> **Required action**
All that should come back is the lines of the data below from the one containing "Análise de Tacógrafo – Como os Relatórios do" to the one containing "平静在一周后被打破。转校生林岚，一个看起", inclusive, exactly as they stand.

> **Entries supplied**
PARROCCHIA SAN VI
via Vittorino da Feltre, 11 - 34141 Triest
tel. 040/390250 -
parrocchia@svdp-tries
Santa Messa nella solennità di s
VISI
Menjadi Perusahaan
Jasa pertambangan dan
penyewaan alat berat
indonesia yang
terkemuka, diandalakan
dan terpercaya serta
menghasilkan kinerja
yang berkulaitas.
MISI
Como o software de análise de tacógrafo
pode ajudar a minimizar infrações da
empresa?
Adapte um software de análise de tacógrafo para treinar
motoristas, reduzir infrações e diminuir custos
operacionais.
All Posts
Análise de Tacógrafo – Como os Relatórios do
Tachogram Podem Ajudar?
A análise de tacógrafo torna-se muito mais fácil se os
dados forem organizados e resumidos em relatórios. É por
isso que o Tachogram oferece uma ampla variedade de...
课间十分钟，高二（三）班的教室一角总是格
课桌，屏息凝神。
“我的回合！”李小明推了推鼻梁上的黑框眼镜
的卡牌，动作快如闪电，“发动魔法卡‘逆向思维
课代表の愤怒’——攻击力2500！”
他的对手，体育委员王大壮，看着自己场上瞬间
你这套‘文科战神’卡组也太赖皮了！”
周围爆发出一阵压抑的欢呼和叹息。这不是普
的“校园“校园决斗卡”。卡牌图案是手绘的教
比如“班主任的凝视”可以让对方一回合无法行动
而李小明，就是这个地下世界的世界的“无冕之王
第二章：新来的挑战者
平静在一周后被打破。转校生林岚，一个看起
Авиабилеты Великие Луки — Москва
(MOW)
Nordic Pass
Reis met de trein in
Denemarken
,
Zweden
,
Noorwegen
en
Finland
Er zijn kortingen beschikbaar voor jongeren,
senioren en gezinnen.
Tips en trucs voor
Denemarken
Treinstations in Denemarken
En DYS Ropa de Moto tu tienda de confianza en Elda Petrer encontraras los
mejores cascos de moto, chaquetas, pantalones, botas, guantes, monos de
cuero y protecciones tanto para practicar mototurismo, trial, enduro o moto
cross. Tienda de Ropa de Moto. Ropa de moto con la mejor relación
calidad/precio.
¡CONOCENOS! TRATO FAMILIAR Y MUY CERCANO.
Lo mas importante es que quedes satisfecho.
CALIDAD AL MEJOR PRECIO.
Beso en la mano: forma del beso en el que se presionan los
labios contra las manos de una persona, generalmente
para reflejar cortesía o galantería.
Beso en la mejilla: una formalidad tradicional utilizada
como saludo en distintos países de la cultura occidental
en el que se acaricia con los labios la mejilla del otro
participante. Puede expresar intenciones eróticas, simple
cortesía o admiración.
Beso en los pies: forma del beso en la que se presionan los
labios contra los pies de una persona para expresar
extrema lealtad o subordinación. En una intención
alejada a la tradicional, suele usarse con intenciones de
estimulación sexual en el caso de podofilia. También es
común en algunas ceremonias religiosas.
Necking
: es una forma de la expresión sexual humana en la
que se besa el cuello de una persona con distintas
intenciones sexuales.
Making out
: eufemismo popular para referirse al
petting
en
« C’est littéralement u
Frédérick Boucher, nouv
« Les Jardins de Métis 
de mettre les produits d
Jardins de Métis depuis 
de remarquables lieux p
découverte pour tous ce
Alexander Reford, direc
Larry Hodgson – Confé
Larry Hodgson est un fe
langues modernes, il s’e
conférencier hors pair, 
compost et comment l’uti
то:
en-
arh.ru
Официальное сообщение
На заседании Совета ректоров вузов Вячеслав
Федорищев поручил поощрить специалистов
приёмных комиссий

==

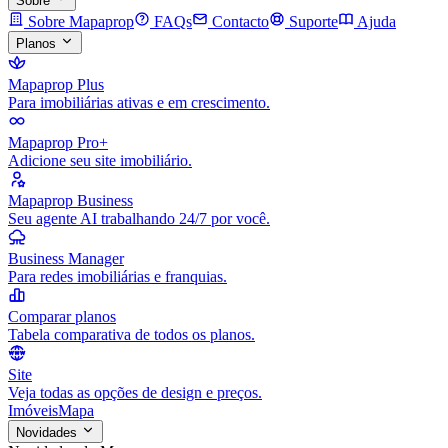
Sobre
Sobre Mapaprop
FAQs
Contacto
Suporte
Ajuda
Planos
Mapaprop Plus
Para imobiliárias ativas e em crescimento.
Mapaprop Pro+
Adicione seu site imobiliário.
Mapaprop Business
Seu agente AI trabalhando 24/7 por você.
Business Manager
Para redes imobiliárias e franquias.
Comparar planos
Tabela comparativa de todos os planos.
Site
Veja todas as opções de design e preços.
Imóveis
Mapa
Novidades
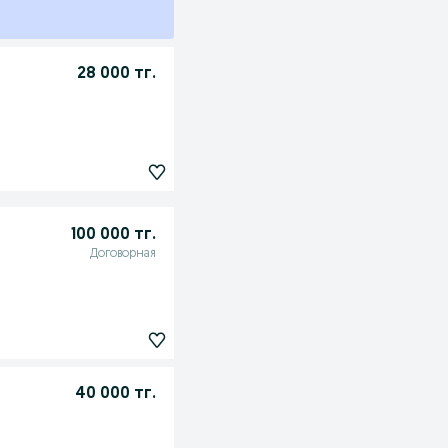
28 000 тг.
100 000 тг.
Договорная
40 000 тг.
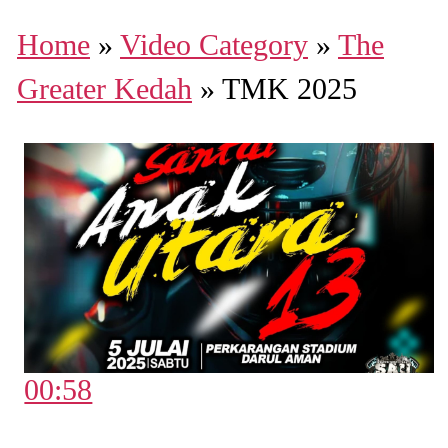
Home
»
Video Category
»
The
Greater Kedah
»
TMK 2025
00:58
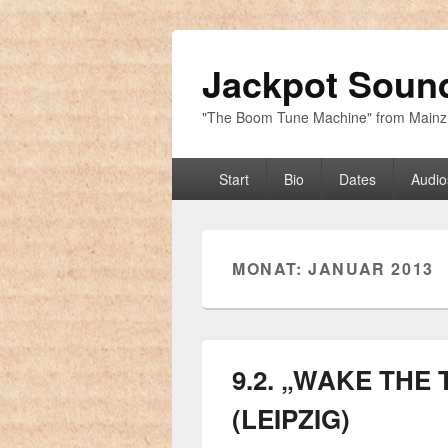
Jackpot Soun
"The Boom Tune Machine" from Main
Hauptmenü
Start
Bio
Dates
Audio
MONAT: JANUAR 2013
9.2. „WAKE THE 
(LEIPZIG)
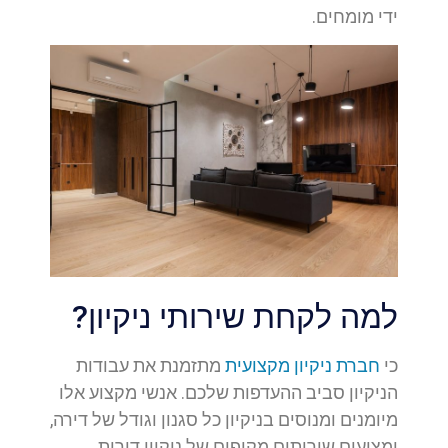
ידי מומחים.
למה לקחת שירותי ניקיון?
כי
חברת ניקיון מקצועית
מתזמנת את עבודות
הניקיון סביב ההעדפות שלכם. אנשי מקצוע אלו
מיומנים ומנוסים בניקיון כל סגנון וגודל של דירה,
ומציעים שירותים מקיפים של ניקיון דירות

> **Output of the exercise**
Análise de Tacógrafo – Como os Relatórios do
Tachogram Podem Ajudar?
A análise de tacógrafo torna-se muito mais fácil se os
dados forem organizados e resumidos em relatórios. É por
isso que o Tachogram oferece uma ampla variedade de...
课间十分钟，高二（三）班的教室一角总是格
课桌，屏息凝神。
“我的回合！”李小明推了推鼻梁上的黑框眼镜
的卡牌，动作快如闪电，“发动魔法卡‘逆向思维
课代表の愤怒’——攻击力2500！”
他的对手，体育委员王大壮，看着自己场上瞬间
你这套‘文科战神’卡组也太赖皮了！”
周围爆发出一阵压抑的欢呼和叹息。这不是普
的“校园“校园决斗卡”。卡牌图案是手绘的教
比如“班主任的凝视”可以让对方一回合无法行动
而李小明，就是这个地下世界的世界的“无冕之王
第二章：新来的挑战者
平静在一周后被打破。转校生林岚，一个看起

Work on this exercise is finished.